Ross Conlin denies killing four-month-old Kiera by shaking her 'in anger' while he was alone with the newborn

Kelly-Marie Rayner is charged with causing or allowing the death of her four-month-old daughter

A father is accused of murdering his four-month-old baby daughter by shaking her to death after failing to bond with her.

Ross Conlin, 29, from Farnborough, allegedly shook baby Kiera so violently 'in anger' while left alone with her that she had a heart attack and stopped breathing, Winchester Crown Court was told.

He denies murder and three charges of causing grievous bodily harm with intent.

Kiera's mother, Kelly-Marie Rayner, 26, denies one count of causing or allowing the death of a child.

At the start of the trial on Friday June 6, prosecutor Nigel Lickley QC said that Conlin, who works for Capquest in Fleet, had failed to bond with his newborn daughter.

The jury heard how the couple went to stay with Rayner's parents at their home in Farnborough, in May last year.

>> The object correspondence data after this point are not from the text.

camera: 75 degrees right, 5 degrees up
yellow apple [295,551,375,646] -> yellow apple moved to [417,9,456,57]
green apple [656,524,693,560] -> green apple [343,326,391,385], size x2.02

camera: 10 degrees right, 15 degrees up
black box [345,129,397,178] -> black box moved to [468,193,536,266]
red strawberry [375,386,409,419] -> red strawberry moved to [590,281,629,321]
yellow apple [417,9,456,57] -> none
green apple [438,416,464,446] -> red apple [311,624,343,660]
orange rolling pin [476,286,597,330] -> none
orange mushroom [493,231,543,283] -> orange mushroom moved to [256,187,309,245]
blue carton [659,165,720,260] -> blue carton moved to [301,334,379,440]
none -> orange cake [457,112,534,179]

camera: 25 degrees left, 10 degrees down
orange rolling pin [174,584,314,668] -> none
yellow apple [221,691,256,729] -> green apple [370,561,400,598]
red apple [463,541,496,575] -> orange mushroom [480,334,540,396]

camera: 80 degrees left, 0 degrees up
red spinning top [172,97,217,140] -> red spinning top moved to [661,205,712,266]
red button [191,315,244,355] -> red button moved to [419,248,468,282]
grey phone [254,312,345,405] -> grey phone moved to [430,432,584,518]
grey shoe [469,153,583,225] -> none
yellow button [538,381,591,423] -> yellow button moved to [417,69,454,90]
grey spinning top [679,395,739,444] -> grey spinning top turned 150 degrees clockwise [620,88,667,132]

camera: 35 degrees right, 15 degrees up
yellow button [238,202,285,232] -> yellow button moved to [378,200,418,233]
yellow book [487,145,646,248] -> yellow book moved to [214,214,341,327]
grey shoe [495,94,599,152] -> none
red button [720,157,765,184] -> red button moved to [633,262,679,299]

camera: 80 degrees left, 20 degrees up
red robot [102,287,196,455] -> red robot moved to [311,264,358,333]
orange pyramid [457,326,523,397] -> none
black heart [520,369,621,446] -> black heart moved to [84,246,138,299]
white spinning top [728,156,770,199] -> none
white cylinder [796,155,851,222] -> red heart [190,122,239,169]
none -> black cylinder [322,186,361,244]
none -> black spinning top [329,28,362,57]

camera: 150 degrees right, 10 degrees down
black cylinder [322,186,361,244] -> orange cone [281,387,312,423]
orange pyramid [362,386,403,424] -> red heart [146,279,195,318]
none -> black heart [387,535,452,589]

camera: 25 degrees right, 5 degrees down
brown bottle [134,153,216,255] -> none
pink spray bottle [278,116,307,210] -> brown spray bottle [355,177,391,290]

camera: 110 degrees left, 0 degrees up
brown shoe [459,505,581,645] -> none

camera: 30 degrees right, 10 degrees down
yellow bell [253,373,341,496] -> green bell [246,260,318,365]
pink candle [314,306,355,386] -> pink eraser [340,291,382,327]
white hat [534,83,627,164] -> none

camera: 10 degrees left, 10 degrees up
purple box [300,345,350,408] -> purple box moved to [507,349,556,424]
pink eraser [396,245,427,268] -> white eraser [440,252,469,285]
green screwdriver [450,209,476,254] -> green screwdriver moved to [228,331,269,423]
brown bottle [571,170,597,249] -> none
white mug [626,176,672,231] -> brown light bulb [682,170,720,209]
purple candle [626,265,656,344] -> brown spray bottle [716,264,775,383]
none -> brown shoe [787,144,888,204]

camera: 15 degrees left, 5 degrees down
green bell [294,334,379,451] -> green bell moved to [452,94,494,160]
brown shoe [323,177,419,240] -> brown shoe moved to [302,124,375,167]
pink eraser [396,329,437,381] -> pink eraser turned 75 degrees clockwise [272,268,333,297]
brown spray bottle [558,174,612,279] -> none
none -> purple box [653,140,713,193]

On the morning of May 6, Rayner left for a nail appointment and Kiera's grandfather, Paul Rayner, went out to the rubbish tip, leaving Conlin alone with Keira.

At 10.47am, Conlin dialled 999 to report his daughter was not breathing and was "limp". Asked if she had choked, he replied: 'Well, she was sick and then she was choking'.

Conlin, who is said to regularly use cocaine and cannabis, said Kiera had not been breathing for about four minutes and sounded "obviously distraught", the trial heard.

Paramedics revived Kiera and took her to Frimley Park Hospital, with Conlin following in a response car behind, however, her condition was so bad she was transferred to Southampton General Hospital for more specialised treatment.

She was pronounced brain dead and a life support machine was turned off at 6.30pm the following day, and she died in her mother's arms.

Tests on Kiera's bruised and marked body found her injuries "could be caused by vigorous shaking" and bone examinations revealed she had suffered a rib fracture four to eight weeks before her death.

There was evidence of three skull fractures and another rib fracture sustained three to five days before her death, plus bleeding behind her eyes.

Mr Lickley said: "The prosecution say that her father not only inflicted these earlier injuries, but that he murdered her at a time when he was alone with his daughter.

"He did so probably in anger."

Mr Lickley said that Rayner had failed to protect her daughter from Conlin, knowing that she had suffered repeated injuries at the hands of Conlin, "maybe out of loyalty to Conlin or fear that he might leave her".

The trial, which is expected to last for six weeks, continues.